Modern Etiquette: Manners for a Wired World
The holiday season is just around the corner, which means festive gatherings with friends and family. While there will certainly be a seat for every aunt, uncle, and cousin, it’s also likely that one disruptive, uninvited “guest” will show up to dinner: the ever-present cell phone. Here are quick tips to help you glide through the holidays with grace—and avoid the embarrassment of your tech-obsessed kid offending party-going relatives and friends.
RSVP in kind. If you and your child have been invited to a dinner via email, accept the invitation with your own email—don’t zip off a text message just because it’s more convenient. If you can’t make the event because of last-minute circumstances, dial the host and give your regrets personally. Texting, “Can’t make it, so sorry” right before the party isn’t courteous—and it’s important you show your kid how to handle invites without being rude.
Ditch your devices at the door. Encourage your child to tuck away her phone as soon as she arrives at someone’s home. She’ll probably pout about handing over her iPhone, so suggest a compromise. Allow her to listen to her mp3 player or message pals in the car on the way to the gathering, but make sure she stashes her gadgets upon arrival.
Stay present.
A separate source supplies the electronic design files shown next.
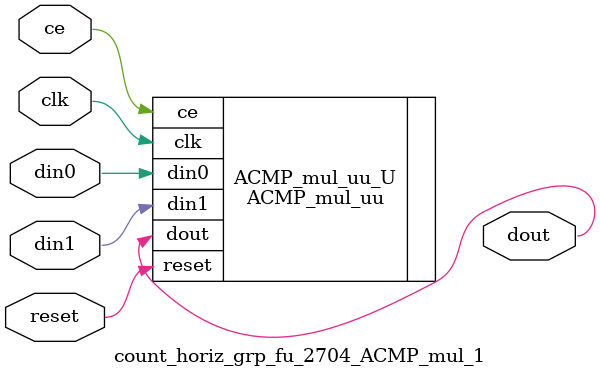
<source format=v>

`timescale 1 ns / 1 ps
module count_horiz_grp_fu_2704_ACMP_mul_1(
    clk,
    reset,
    ce,
    din0,
    din1,
    dout);

parameter ID = 32'd1;
parameter NUM_STAGE = 32'd1;
parameter din0_WIDTH = 32'd1;
parameter din1_WIDTH = 32'd1;
parameter dout_WIDTH = 32'd1;
input clk;
input reset;
input ce;
input[din0_WIDTH - 1:0] din0;
input[din1_WIDTH - 1:0] din1;
output[dout_WIDTH - 1:0] dout;



ACMP_mul_uu #(
.ID( ID ),
.NUM_STAGE( 3 ),
.din0_WIDTH( din0_WIDTH ),
.din1_WIDTH( din1_WIDTH ),
.dout_WIDTH( dout_WIDTH ))
ACMP_mul_uu_U(
    .clk( clk ),
    .reset( reset ),
    .ce( ce ),
    .din0( din0 ),
    .din1( din1 ),
    .dout( dout ));

endmodule

</source>
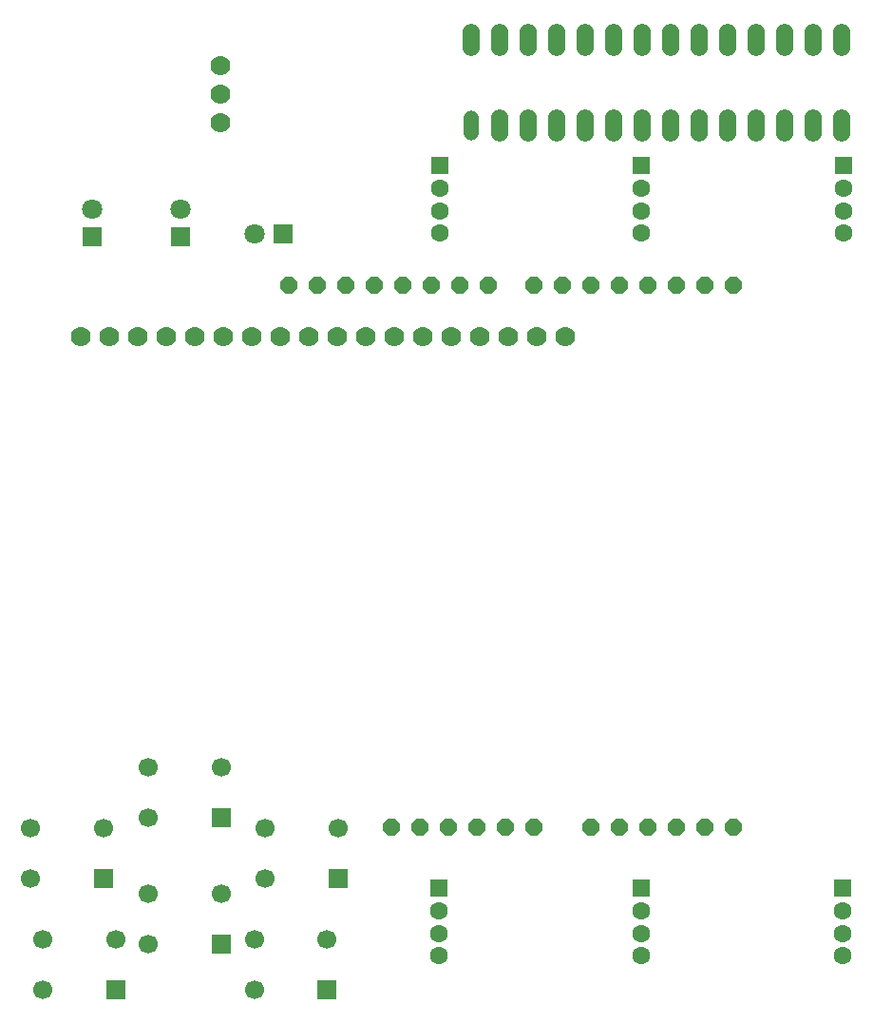
<source format=gbr>
G04 DipTrace 3.3.1.3*
G04 BottomMask.gbr*
%MOIN*%
G04 #@! TF.FileFunction,Soldermask,Bot*
G04 #@! TF.Part,Single*
%AMOUTLINE0*
4,1,20,
-0.02608,0.026058,
-0.024514,0.034979,
-0.019993,0.042827,
-0.013059,0.048655,
-0.004551,0.05176,
0.004507,0.051768,
0.01302,0.048677,
0.019963,0.042861,
0.0245,0.035021,
0.02608,0.026102,
0.02608,-0.026058,
0.024514,-0.034979,
0.019993,-0.042827,
0.013059,-0.048655,
0.004551,-0.05176,
-0.004507,-0.051768,
-0.01302,-0.048677,
-0.019963,-0.042861,
-0.0245,-0.035021,
-0.02608,-0.026102,
-0.02608,0.026058,
0*%
%AMOUTLINE1*
4,1,20,
-0.03002,0.026401,
-0.028275,0.036344,
-0.02306,0.045396,
-0.015062,0.052118,
-0.005249,0.055699,
0.005198,0.055708,
0.015017,0.052144,
0.023026,0.045435,
0.028258,0.036393,
0.03002,0.026449,
0.03002,-0.026401,
0.028275,-0.036344,
0.02306,-0.045396,
0.015062,-0.052118,
0.005249,-0.055699,
-0.005198,-0.055708,
-0.015017,-0.052144,
-0.023026,-0.045435,
-0.028258,-0.036393,
-0.03002,-0.026449,
-0.03002,0.026401,
0*%
%AMOUTLINE3*
4,1,8,
0.030488,-0.012629,
0.012629,-0.030488,
-0.012629,-0.030488,
-0.030488,-0.012629,
-0.030488,0.012629,
-0.012629,0.030488,
0.012629,0.030488,
0.030488,0.012629,
0.030488,-0.012629,
0*%
%ADD27C,0.07*%
%ADD28R,0.066929X0.066929*%
%ADD29C,0.066929*%
%ADD48C,0.070872*%
%ADD50C,0.070872*%
%ADD52R,0.070872X0.070872*%
%ADD54C,0.062998*%
%ADD56R,0.062998X0.062998*%
%ADD62OUTLINE0*%
%ADD63OUTLINE1*%
%ADD65OUTLINE3*%
%FSLAX26Y26*%
G04*
G70*
G90*
G75*
G01*
G04 BotMask*
%LPD*%
D56*
X2600629Y839920D3*
D54*
Y761180D3*
Y682440D3*
Y603700D3*
D56*
X2601968Y3373700D3*
D54*
Y3294960D3*
Y3216220D3*
Y3137480D3*
D52*
X1343700Y3133700D3*
D50*
X1243700D3*
D56*
X1892361Y839920D3*
D54*
Y761180D3*
Y682440D3*
Y603700D3*
D56*
X1893700Y3373700D3*
D54*
Y3294960D3*
Y3216220D3*
Y3137480D3*
D56*
X3308897Y839920D3*
D54*
Y761180D3*
Y682440D3*
Y603700D3*
D56*
X3310235Y3373700D3*
D54*
Y3294960D3*
Y3216220D3*
Y3137480D3*
D52*
X983700Y3123700D3*
D48*
Y3222125D3*
D52*
X673700Y3123700D3*
D48*
Y3222125D3*
D62*
X2003700Y3513700D3*
D63*
X2103700D3*
X2203700D3*
X2303700D3*
X2403700D3*
X2503700D3*
X2603700D3*
X2703700D3*
X2803700D3*
X2903700D3*
X3003700D3*
X3103700D3*
X3203700D3*
X3303700D3*
Y3813700D3*
X3203700D3*
X3103700D3*
X3003700D3*
X2903700D3*
X2803700D3*
X2703700D3*
X2603700D3*
X2503700D3*
X2403700D3*
X2303700D3*
X2203700D3*
X2103700D3*
X2003700D3*
D65*
X2523700Y2953700D3*
X2423700Y1053700D3*
X2623700Y2953700D3*
X2723700D3*
X2823700D3*
X2923700D3*
X2423700D3*
X2323700D3*
X2223700D3*
X2063700D3*
X1963700D3*
X1863700D3*
X1763700D3*
X1663700D3*
X1563700D3*
X1463700D3*
X1363700D3*
X2523700Y1053700D3*
X2623700D3*
X2723700D3*
X2823700D3*
X2923700D3*
X2223700D3*
X2123700D3*
X2023700D3*
X1923700D3*
X1823700D3*
X1723700D3*
D27*
X634015Y2774172D3*
X734015D3*
X834015D3*
X934015D3*
X1034015D3*
X1134015D3*
X1234015D3*
X1334015D3*
X1434015D3*
X1534015D3*
X1634015D3*
X1734015D3*
X1834015D3*
X1934015D3*
X2034015D3*
X2134015D3*
X2234015D3*
X2334015D3*
X1123700Y3623700D3*
Y3523700D3*
Y3723700D3*
D28*
X713700Y873700D3*
D29*
Y1050865D3*
X457794D3*
Y873700D3*
D28*
X1536535D3*
D29*
Y1050865D3*
X1280629D3*
Y873700D3*
D28*
X1126535Y1087794D3*
D29*
Y1264960D3*
X870629D3*
Y1087794D3*
D28*
X1126535Y643700D3*
D29*
Y820865D3*
X870629D3*
Y643700D3*
D28*
X756535Y483700D3*
D29*
Y660865D3*
X500629D3*
Y483700D3*
D28*
X1499369D3*
D29*
Y660865D3*
X1243464D3*
Y483700D3*
M02*

</source>
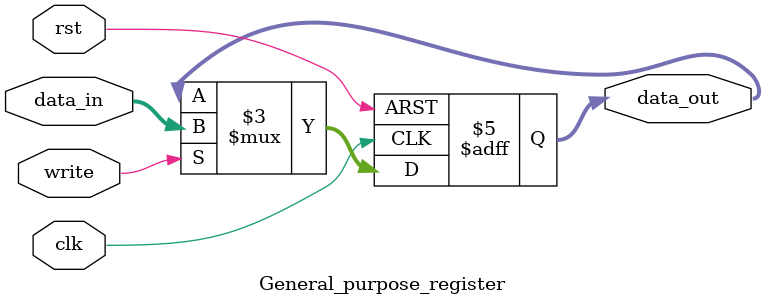
<source format=v>
module General_purpose_register
        (input clk,write,rst,
        input [15:0] data_in,
        output reg[15:0] data_out);

	always @(posedge clk or posedge rst)
           begin
                 if ( rst ) data_out <= 0;
                 else if ( write ) data_out <= data_in;   
                 else data_out = data_out;

           end

endmodule
           
        

</source>
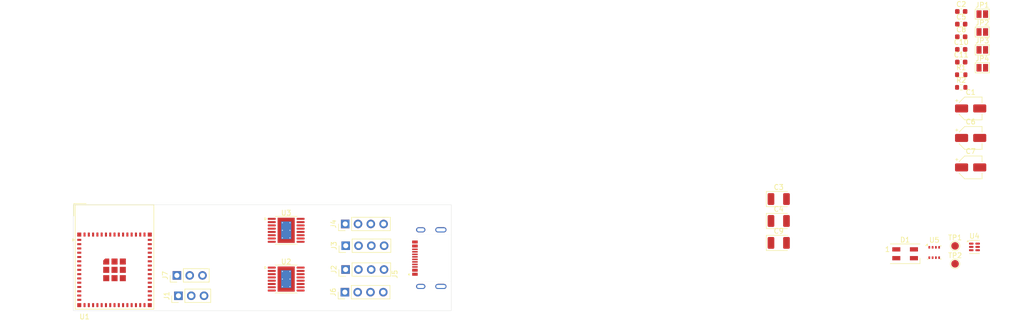
<source format=kicad_pcb>
(kicad_pcb
	(version 20240108)
	(generator "pcbnew")
	(generator_version "8.0")
	(general
		(thickness 1.6)
		(legacy_teardrops no)
	)
	(paper "A4")
	(layers
		(0 "F.Cu" signal)
		(31 "B.Cu" signal)
		(32 "B.Adhes" user "B.Adhesive")
		(33 "F.Adhes" user "F.Adhesive")
		(34 "B.Paste" user)
		(35 "F.Paste" user)
		(36 "B.SilkS" user "B.Silkscreen")
		(37 "F.SilkS" user "F.Silkscreen")
		(38 "B.Mask" user)
		(39 "F.Mask" user)
		(40 "Dwgs.User" user "User.Drawings")
		(41 "Cmts.User" user "User.Comments")
		(42 "Eco1.User" user "User.Eco1")
		(43 "Eco2.User" user "User.Eco2")
		(44 "Edge.Cuts" user)
		(45 "Margin" user)
		(46 "B.CrtYd" user "B.Courtyard")
		(47 "F.CrtYd" user "F.Courtyard")
		(48 "B.Fab" user)
		(49 "F.Fab" user)
		(50 "User.1" user)
		(51 "User.2" user)
		(52 "User.3" user)
		(53 "User.4" user)
		(54 "User.5" user)
		(55 "User.6" user)
		(56 "User.7" user)
		(57 "User.8" user)
		(58 "User.9" user)
	)
	(setup
		(pad_to_mask_clearance 0)
		(allow_soldermask_bridges_in_footprints no)
		(pcbplotparams
			(layerselection 0x00010fc_ffffffff)
			(plot_on_all_layers_selection 0x0000000_00000000)
			(disableapertmacros no)
			(usegerberextensions no)
			(usegerberattributes yes)
			(usegerberadvancedattributes yes)
			(creategerberjobfile yes)
			(dashed_line_dash_ratio 12.000000)
			(dashed_line_gap_ratio 3.000000)
			(svgprecision 4)
			(plotframeref no)
			(viasonmask no)
			(mode 1)
			(useauxorigin no)
			(hpglpennumber 1)
			(hpglpenspeed 20)
			(hpglpendiameter 15.000000)
			(pdf_front_fp_property_popups yes)
			(pdf_back_fp_property_popups yes)
			(dxfpolygonmode yes)
			(dxfimperialunits yes)
			(dxfusepcbnewfont yes)
			(psnegative no)
			(psa4output no)
			(plotreference yes)
			(plotvalue yes)
			(plotfptext yes)
			(plotinvisibletext no)
			(sketchpadsonfab no)
			(subtractmaskfromsilk no)
			(outputformat 1)
			(mirror no)
			(drillshape 1)
			(scaleselection 1)
			(outputdirectory "")
		)
	)
	(net 0 "")
	(net 1 "+5V")
	(net 2 "GND")
	(net 3 "Net-(U2-VCP)")
	(net 4 "Net-(U2-VINT)")
	(net 5 "Net-(U3-VINT)")
	(net 6 "Net-(U3-VCP)")
	(net 7 "+3V3")
	(net 8 "unconnected-(D1-DOUT-Pad1)")
	(net 9 "/LED_DATA")
	(net 10 "/END_1A")
	(net 11 "/END_1B")
	(net 12 "/3V3")
	(net 13 "/ENC_1B")
	(net 14 "/ENC_1A")
	(net 15 "/MOT2_OUT_2A")
	(net 16 "/MOT2_OUT_1B")
	(net 17 "/MOT2_OUT_2B")
	(net 18 "/MOT2_OUT_1A")
	(net 19 "/ENC_2B")
	(net 20 "/ENC_2A")
	(net 21 "Net-(J5-CC1)")
	(net 22 "/USB_N")
	(net 23 "/USB_P")
	(net 24 "Net-(J5-CC2)")
	(net 25 "/MOT1_OUT_1B")
	(net 26 "/MOT1_OUT_1A")
	(net 27 "/MOT1_OUT_2A")
	(net 28 "/MOT1_OUT_2B")
	(net 29 "/END_2A")
	(net 30 "/END_2B")
	(net 31 "/MOT1_CTLA1")
	(net 32 "/MOT1_CTLB1")
	(net 33 "/MOT1_CTLB2")
	(net 34 "/MOT1_CTLA2")
	(net 35 "/MOT2_CTLB1")
	(net 36 "/MOT2_CTLA1")
	(net 37 "/MOT2_CTLA2")
	(net 38 "/MOT2_CTLB2")
	(net 39 "Net-(U1-TXD0)")
	(net 40 "Net-(U1-RXD0)")
	(net 41 "unconnected-(U1-IO36-Pad32)")
	(net 42 "/SDA")
	(net 43 "unconnected-(U1-IO26-Pad26)")
	(net 44 "unconnected-(U1-IO40-Pad36)")
	(net 45 "unconnected-(U1-IO33-Pad28)")
	(net 46 "unconnected-(U1-IO45-Pad41)")
	(net 47 "/SCL")
	(net 48 "unconnected-(U1-IO35-Pad31)")
	(net 49 "unconnected-(U1-IO41-Pad37)")
	(net 50 "unconnected-(U1-IO48-Pad30)")
	(net 51 "unconnected-(U1-IO0-Pad4)")
	(net 52 "unconnected-(U1-IO34-Pad29)")
	(net 53 "unconnected-(U1-IO1-Pad5)")
	(net 54 "unconnected-(U1-IO39-Pad35)")
	(net 55 "unconnected-(U1-IO38-Pad34)")
	(net 56 "unconnected-(U1-IO47-Pad27)")
	(net 57 "unconnected-(U1-IO42-Pad38)")
	(net 58 "unconnected-(U1-IO37-Pad33)")
	(net 59 "unconnected-(U1-IO46-Pad44)")
	(net 60 "unconnected-(U2-~{FAULT}-Pad8)")
	(net 61 "unconnected-(U3-~{FAULT}-Pad8)")
	(net 62 "unconnected-(U4-INT-Pad2)")
	(net 63 "unconnected-(U4-NC-Pad4)")
	(net 64 "unconnected-(U5-SDO-Pad5)")
	(net 65 "unconnected-(J5-SBU1-PadA8)")
	(net 66 "unconnected-(J5-SBU2-PadB8)")
	(footprint "TestPoint:TestPoint_Pad_D1.5mm" (layer "F.Cu") (at 251.3463 75.6294))
	(footprint "Capacitor_SMD:C_0603_1608Metric" (layer "F.Cu") (at 252.5663 34.1294))
	(footprint "Capacitor_SMD:C_0603_1608Metric" (layer "F.Cu") (at 252.5663 36.6394))
	(footprint "Capacitor_Tantalum_SMD:CP_EIA-3528-21_Kemet-B" (layer "F.Cu") (at 216.3513 75.0294))
	(footprint "Jumper:SolderJumper-2_P1.3mm_Open_Pad1.0x1.5mm" (layer "F.Cu") (at 256.7463 33.1794))
	(footprint "Capacitor_SMD:C_0603_1608Metric" (layer "F.Cu") (at 252.5663 31.6194))
	(footprint "Connector_PinHeader_2.54mm:PinHeader_1x04_P2.54mm_Vertical" (layer "F.Cu") (at 130.429 75.5904 90))
	(footprint "OptoDevice:AMS_TSL25911FN" (layer "F.Cu") (at 255.1913 75.8294))
	(footprint "Capacitor_SMD:CP_Elec_4x5.4" (layer "F.Cu") (at 254.4363 54.1994))
	(footprint "Resistor_SMD:R_0603_1608Metric" (layer "F.Cu") (at 252.5663 44.1694))
	(footprint "Connector_PinHeader_2.54mm:PinHeader_1x04_P2.54mm_Vertical" (layer "F.Cu") (at 130.2612 84.8106 90))
	(footprint "Jumper:SolderJumper-2_P1.3mm_Open_Pad1.0x1.5mm" (layer "F.Cu") (at 256.7463 40.2794))
	(footprint "Capacitor_SMD:C_0603_1608Metric" (layer "F.Cu") (at 252.5663 39.1494))
	(footprint "Connector_PinHeader_2.54mm:PinHeader_1x04_P2.54mm_Vertical" (layer "F.Cu") (at 130.3274 71.2724 90))
	(footprint "Capacitor_Tantalum_SMD:CP_EIA-3528-21_Kemet-B" (layer "F.Cu") (at 216.3513 66.3294))
	(footprint "Capacitor_Tantalum_SMD:CP_EIA-3528-21_Kemet-B" (layer "F.Cu") (at 216.3513 70.6794))
	(footprint "RF_Module:ESP32-S2-MINI-1" (layer "F.Cu") (at 84.5484 77.8306))
	(footprint "Package_SO:HTSSOP-16-1EP_4.4x5mm_P0.65mm_EP3.4x5mm_Mask2.46x2.31mm_ThermalVias" (layer "F.Cu") (at 118.6103 72.5314))
	(footprint "Connector_PinHeader_2.54mm:PinHeader_1x03_P2.54mm_Vertical" (layer "F.Cu") (at 97.2312 85.5218 90))
	(footprint "Connector_USB:USB_C_Receptacle_Molex_21699" (layer "F.Cu") (at 149.3113 78.0542 90))
	(footprint "Package_SO:HTSSOP-16-1EP_4.4x5mm_P0.65mm_EP3.4x5mm_Mask2.46x2.31mm_ThermalVias" (layer "F.Cu") (at 118.6103 82.2088))
	(footprint "LED_SMD:LED_SK6812MINI_PLCC4_3.5x3.5mm_P1.75mm" (layer "F.Cu") (at 241.4313 77.1894))
	(footprint "Package_LGA:Bosch_LGA-8_2.5x2.5mm_P0.65mm_ClockwisePinNumbering" (layer "F.Cu") (at 247.2113 76.9344))
	(footprint "Capacitor_SMD:CP_Elec_4x5.4" (layer "F.Cu") (at 254.4363 48.3494))
	(footprint "Capacitor_SMD:C_0603_1608Metric" (layer "F.Cu") (at 252.5663 29.1094))
	(footprint "Resistor_SMD:R_0603_1608Metric" (layer "F.Cu") (at 252.5663 41.6594))
	(footprint "TestPoint:TestPoint_Pad_D1.5mm" (layer "F.Cu") (at 251.3463 79.1794))
	(footprint "Jumper:SolderJumper-2_P1.3mm_Open_Pad1.0x1.5mm"
		(layer "F.Cu")
		(uuid "ca2073b7-715c-4e0e-9a04-934c4933d082")
		(at 256.7463 36.7294)
		(descr "SMD Solder Jumper, 1x1.5mm Pads, 0.3mm gap, open")
		(tags "solder jumper open")
		(property "Reference" "JP3"
			(at 0 -1.8 0)
			(layer "F.SilkS")
			(uuid "067dabcb-a3dc-4c94-860b-392b96a323f9")
			(effects
				(font
					(size 1 1)
					(thickness 0.15)
				)
			)
		)
		(property "Value" "SolderJumper_2_Open"
			(at 0 1.9 0)
			(layer "F.Fab")
			(uuid "e07147fe-8971-4557-9e1a-b82e940a131c")
			(effects
				(font
					(size 1 1)
					(thickness 0.15)
				)
			)
		)
		(property "Footprint" "Jumper:SolderJumper-2_P1.3mm_Open_Pad1.0x1.5mm"
			(at 0 0 0)
			(unlocked yes)
			(layer "F.Fab")
			(hide yes)
			(uuid "18803efd-af98-4049-8771-a4946616e203")
			(effects
				(font
					(size 1.27 1.27)
				)
			)
		)
		(property "Datasheet" ""
			(at 0 0 0)
			(unlocked yes)
			(layer "F.Fab")
			(hide yes)
			(uuid "88fd3219-caab-4b1a-a89f-44c5d148e19e")
			(effects
				(font
					(size 1.27 1.27)
				)
			)
		)
		(property "Description" "Solder Jumper, 2-pole, open"
			(at 0 0 0)
			(
... [24804 chars truncated]
</source>
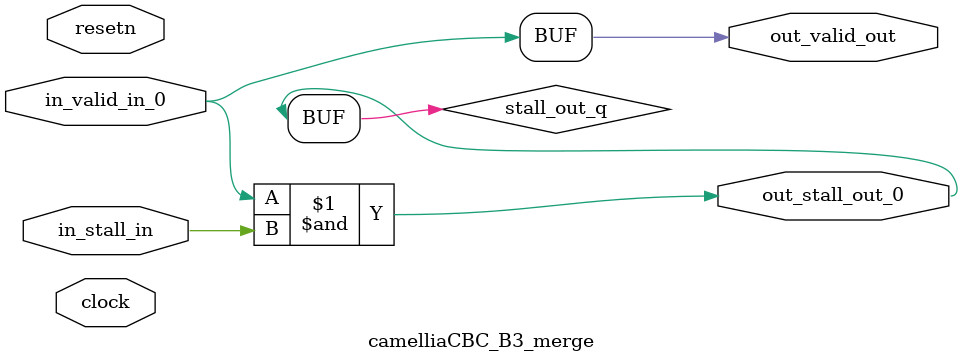
<source format=sv>



(* altera_attribute = "-name AUTO_SHIFT_REGISTER_RECOGNITION OFF; -name MESSAGE_DISABLE 10036; -name MESSAGE_DISABLE 10037; -name MESSAGE_DISABLE 14130; -name MESSAGE_DISABLE 14320; -name MESSAGE_DISABLE 15400; -name MESSAGE_DISABLE 14130; -name MESSAGE_DISABLE 10036; -name MESSAGE_DISABLE 12020; -name MESSAGE_DISABLE 12030; -name MESSAGE_DISABLE 12010; -name MESSAGE_DISABLE 12110; -name MESSAGE_DISABLE 14320; -name MESSAGE_DISABLE 13410; -name MESSAGE_DISABLE 113007; -name MESSAGE_DISABLE 10958" *)
module camelliaCBC_B3_merge (
    input wire [0:0] in_stall_in,
    input wire [0:0] in_valid_in_0,
    output wire [0:0] out_stall_out_0,
    output wire [0:0] out_valid_out,
    input wire clock,
    input wire resetn
    );

    wire [0:0] stall_out_q;


    // stall_out(LOGICAL,6)
    assign stall_out_q = in_valid_in_0 & in_stall_in;

    // out_stall_out_0(GPOUT,4)
    assign out_stall_out_0 = stall_out_q;

    // out_valid_out(GPOUT,5)
    assign out_valid_out = in_valid_in_0;

endmodule

</source>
Even if a get-together is just kicking off with drinks and appetizers, it’s important to remind your kid to focus all her attention on the host and party-goers. Whether folks are standing up and socializing casually, or sitting down at a dining room table, people will feel excluded when your little techie updates her Facebook status mid-conversation.
Apologize in advance. If you’re awaiting an urgent call from your pregnant sister or impatient boss, tell others ahead of time that the phone may interrupt the meal. Apologizing in advance signals that you’re thinking of your fellow diners. Be sure to tell your kid that this is reserved for emergencies only—not to catch up on school gossip with the girls.
Keep cell phones, like elbows, off the table. Ringing, beeping, and flashing hardly make for pleasant, distraction-free dinnertime conversation. If your teen needs her phone at the table, make sure it’s on vibrate, and have her place it in her lap or purse.
Talk away from the table. You’ve warned others that a call will be coming in. When it does, excuse yourself and go somewhere out of earshot. This way, you won’t tempt others to strain to hear what you’re saying, or interrupt discussions at the table.
Chat about chat and talk about texting. When the subject of technology comes up, don’t shy away from sharing your opinions. It’s beneficial for your young smartphone wizard to wise up about how older generations feel about the constant presence of techie trinkets, and their expectations of others. Conversely, this is the perfect opportunity for your teen to explain the appeal of being plugged in to the world around her, making for an interesting and engaging dinnertime debate.
Send your thanks. The morning after a family soiree, remind your kid to be a grateful guest and call Grandma to say thank you for making her favorite sweet potato casserole. Small gestures of thanks to make people feel appreciated are well worth the ten minutes they take.
Advances in technology constantly call for up-to-date etiquette standards. Equipped with these tips, your teen will have the dos and don’ts she needs to interact with people graciously in today’s wired world.